Scientists have characterized how the functionality of genetically engineered T cells administered therapeutically to patients with melanoma changed over time. The data, which are published in Cancer Discovery, a journal of the American Association for Cancer Research, highlight the need for new strategies to sustain antitumor T cell functionality to increase the effectiveness of this immunotherapeutic approach.
Early clinical research has indicated that cell-based immunotherapies for cancer, in particular melanoma, have potential because patients treated with antitumor T cells frequently have an initial tumor response; however, those responses are often transient.
"The cell-based immunotherapy we utilized was that of genetically engineered T cells," said James R. Heath, Ph.D., Elizabeth W. Gilloon Professor of Chemistry at the California Institute of Technology in Pasadena, Calif. "This approach is the most widely applicable way to generate large numbers of highly functional antitumor T cells."
Different T cell functions are associated with distinct proteins. Heath and colleagues took a closer look at how genetically engineered T cells functioned or failed after being transferred into patients. To do this, they used a recently developed, multiplexed technology that gave them a high-resolution view of which function-associated proteins individual cells expressed.
The researchers analyzed T cells isolated from blood samples taken from three patients with melanoma at several time points after treatment with genetically engineered antimelanoma T cells.

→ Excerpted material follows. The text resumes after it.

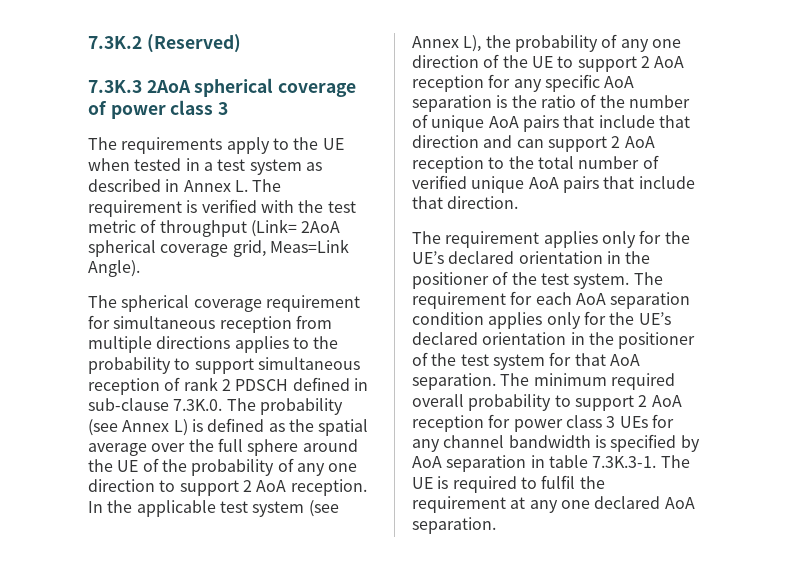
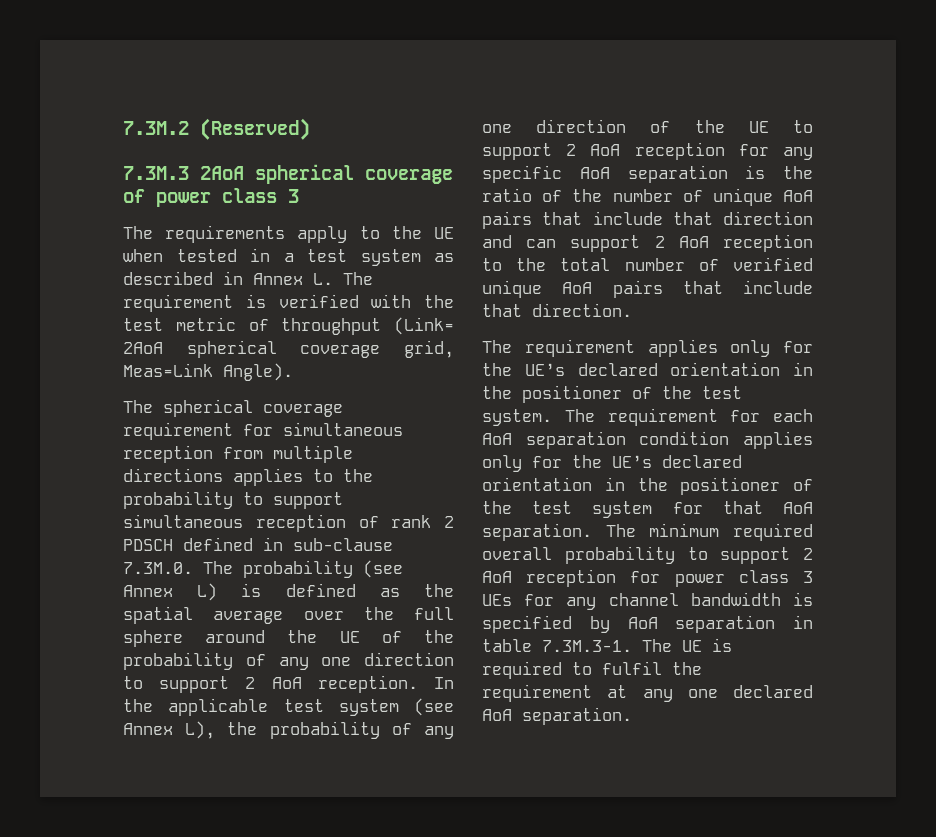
[88,36,142,49] 7.3K.2 -> [123,121,189,135] 7.3M.2
[88,80,142,93] 7.3K.3 -> [123,166,189,180] 7.3M.3
[173,399,223,411] 7.3K.0. -> [123,562,193,574] 7.3M.0.
[592,456,657,468] 7.3K.3-1. -> [542,640,632,652] 7.3M.3-1.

Each of the patients from whom samples were taken had exhibited a different level of response to the immunotherapy.
The most highly functioning genetically engineered antimelanoma T cells made up about 10 percent of the total population of transferred T cells.
"However, they dominated the immune response," Heath said. "In other words, 10 percent of the cells are putting out 100 times more protein than the other cells."

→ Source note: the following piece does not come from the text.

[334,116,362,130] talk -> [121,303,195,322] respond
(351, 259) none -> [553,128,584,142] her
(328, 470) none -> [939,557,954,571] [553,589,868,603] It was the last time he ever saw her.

Although these highly functioning genetically engineered T cells had high tumor-killing capabilities when a patient first received them, those capabilities disappeared within two to three weeks.
"The genetically engineered T cells did recover their high functional capacity, but those functions no longer included tumor-killing," Heath said. "However, there was another population of T cells that emerged at around one month that did exhibit tumor-killing characteristics."
These new T cells appeared to be a byproduct, through a process known as epitope spreading, of the original genetically engineered, tumor-killing T cells the patient received, Heath explained. The researchers also discovered one potential cause for the transient response to T cell therapy. Results showed that as the patient's own immune system recovered, after its initial depletion prior to therapy, those recovering T cells appeared to inhibit the antitumor immune response.